Kutipan Sumber
══════════

Fenomena ini, bagi sendiri begitu menakutkan, ini berarti saya dan semua orang akan menghadapi tantangan yang berat dalam hidup bermasyarakat. Sebab generasi penerus bangsa tidak didampingi dengan baik oleh Negara ini sendiri, mereka lebih banyak dibiarkan dan diajarkan keburukan-keburukan melalui media televisi maupun Koran. Kejahatan hampir dialami, disaksikan oleh anak-anak seusia mereka ini. Baik kejahatan kecil maupun besar. Ketika saya mendengarkan anak-anak konsultasi, mereka kerap mengungkapkan persoalan yang sama. Soal perhatian orang tua dan lingkungan yang begitu keras.
Bagi saya, ini adalah kemiskinan baru dan begitu riskan dapat mengubah pola pikir, mental anak-anak menjadi seorang teroris. Mereka begitu mudah dibawa oleh arus-arus kemodernan. Dan berpikir pendek, “yg penting gue senang, bukan yg penting bokap nyokap seneng”. Sehingga muncullah individualitas dan rasa egoisme yang tinggi. Maka saya merasa tidak heran, ketika mendampingi retret atau rekoleksi begitu sulit, karena persoalan utama yang harus dihadapi adalah pola pikir sikap anak itu sendiri, yang kurang memiliki sikap menghargai, baik sesama teman maupun pendamping. Mereka seolah tidak peduli dan semaunya sendiri. Maka bagi saya sendiri, pastoral kategorial di Civita ini, merupakan ruang yang lebar untuk bisa membuka wawasan yang lebih lebar dalam menghadapi umat di masa depan yang kurang lebih akan memiliki karakter yang seperti ini. Namun saya tidak surut untuk tetap melayani umat, orang lemah, miskin dengan berbagai macam bentuk baik dalam hal fisik maupun spiritual.
Selama saya menjalani pastoral kategorial ini, saya juga mendapat banyak hal yang berkaitan dengan diri saya, minat saya, bakat saya, dan banyak ide-ide yang mucul dan memberi inspirasi dalam menjalani hidup panggilan khusus saya ini. Pekerjaan utama saya dalam mendampingi kaum muda adalah pemberi atau pendamping retret, rekoleksi atau pelatihan-pelatihan bagi kaum muda, dan jelas bahwa saya belajar untuk menjadi pembicara, pendamping sekaligus sebagai sahabat kaum muda dan teladan bagi mereka. Pertama saya menyadari bahwa hal ini tidaklah mudah dan banyak momen-momen yang harus dilakukan dengan benar dan tepat dihadapan anak didik.

══════════

Catatan yang Diberikan
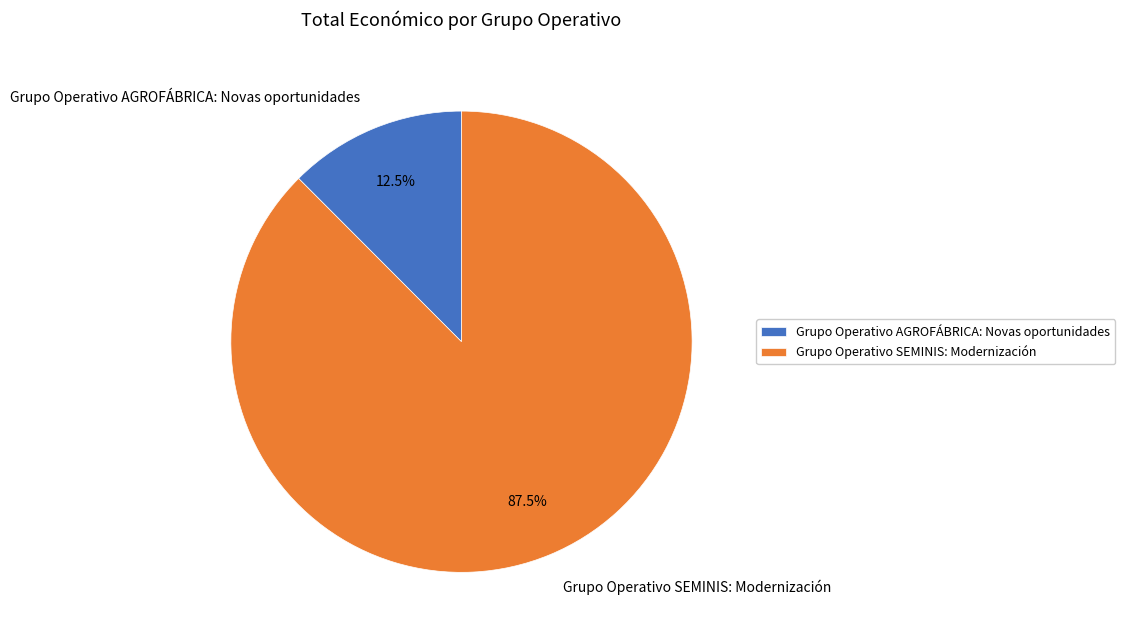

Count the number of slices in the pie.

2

══════════

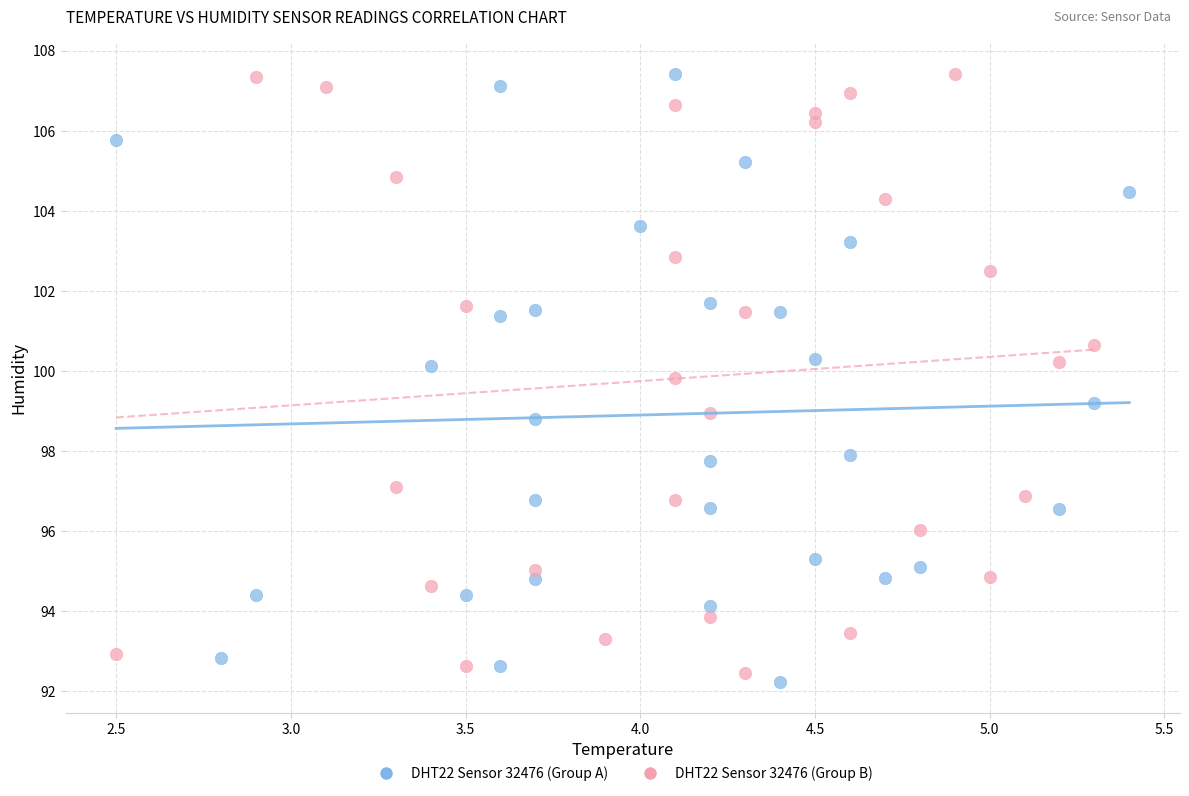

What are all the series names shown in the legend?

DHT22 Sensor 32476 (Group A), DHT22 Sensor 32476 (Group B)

══════════

Soal tentang Materi
**a.** Menurut kutipan tentang pendampingan kaum muda, sebagai apa saja penulis belajar menjadi dalam pekerjaan utamanya? Sebutkan semuanya.
**b.** Sambung kutipan tentang pendampingan kaum muda, dimulai setelah kalimat terakhirnya.

Hasil Tiap Tugas
**a.**
- Pembicara
- Pendamping
- Sahabat kaum muda
- Teladan bagi kaum muda

**b.**
Memberi retret atau mendampingi retret saya menyadari bahwa saya dibantu untuk semakin mengenal diri saya. Memperbaiki kelemahan diri saya sedikit demi sedikit, mempertajam ide-ide yang kreatif dan inovatif. Saya menyadari untuk masuk dalam lingkaran kehidupan kaum muda sekarang itu tidak mudah, kadang saya harus lebih “gila”,  dengan kata lain, saya harus mengikuti kemauan mereka dan memahami kebutuhan mereka dengan baik, dari situ baru saya bisa membuat suatu input yang sesuai bagi kebutuhan kaum muda. Dan tidak mungkin langsung membuat suatu input atau masukan bagi mereka tanpa mengenal dunia mereka dengan baik. Dengan bahasa mereka, kalau tidak tepat kita bisa ditertawai atau dianggap “jayus”(melucu tetapi tidak lucu). Ini adalah tantangan bagi saya untuk memahami karakter atau katakanlah mental baru anak-anak jaman sekarang. Lebih-lebih, tugas pastoral di Kota Jakarta yang notabene anak-anak didik adalah anak yang memiliki pendidikan yang lebih baik, kehidupan keluarga yang sejahtera lebih dari cukup, wawasan yang luas, kemauan yang besar, daya persaingan yang kuat untuk menjadi orang sukses, dan hal ini cukup berbeda dengan mental anak-anak yang ada di pedesaan. Saya harus memiliki ide-ide yang kreatif dan tidak membosankan ketika menjelaskan atau berbicara di hadapan anak-anak seperti ini.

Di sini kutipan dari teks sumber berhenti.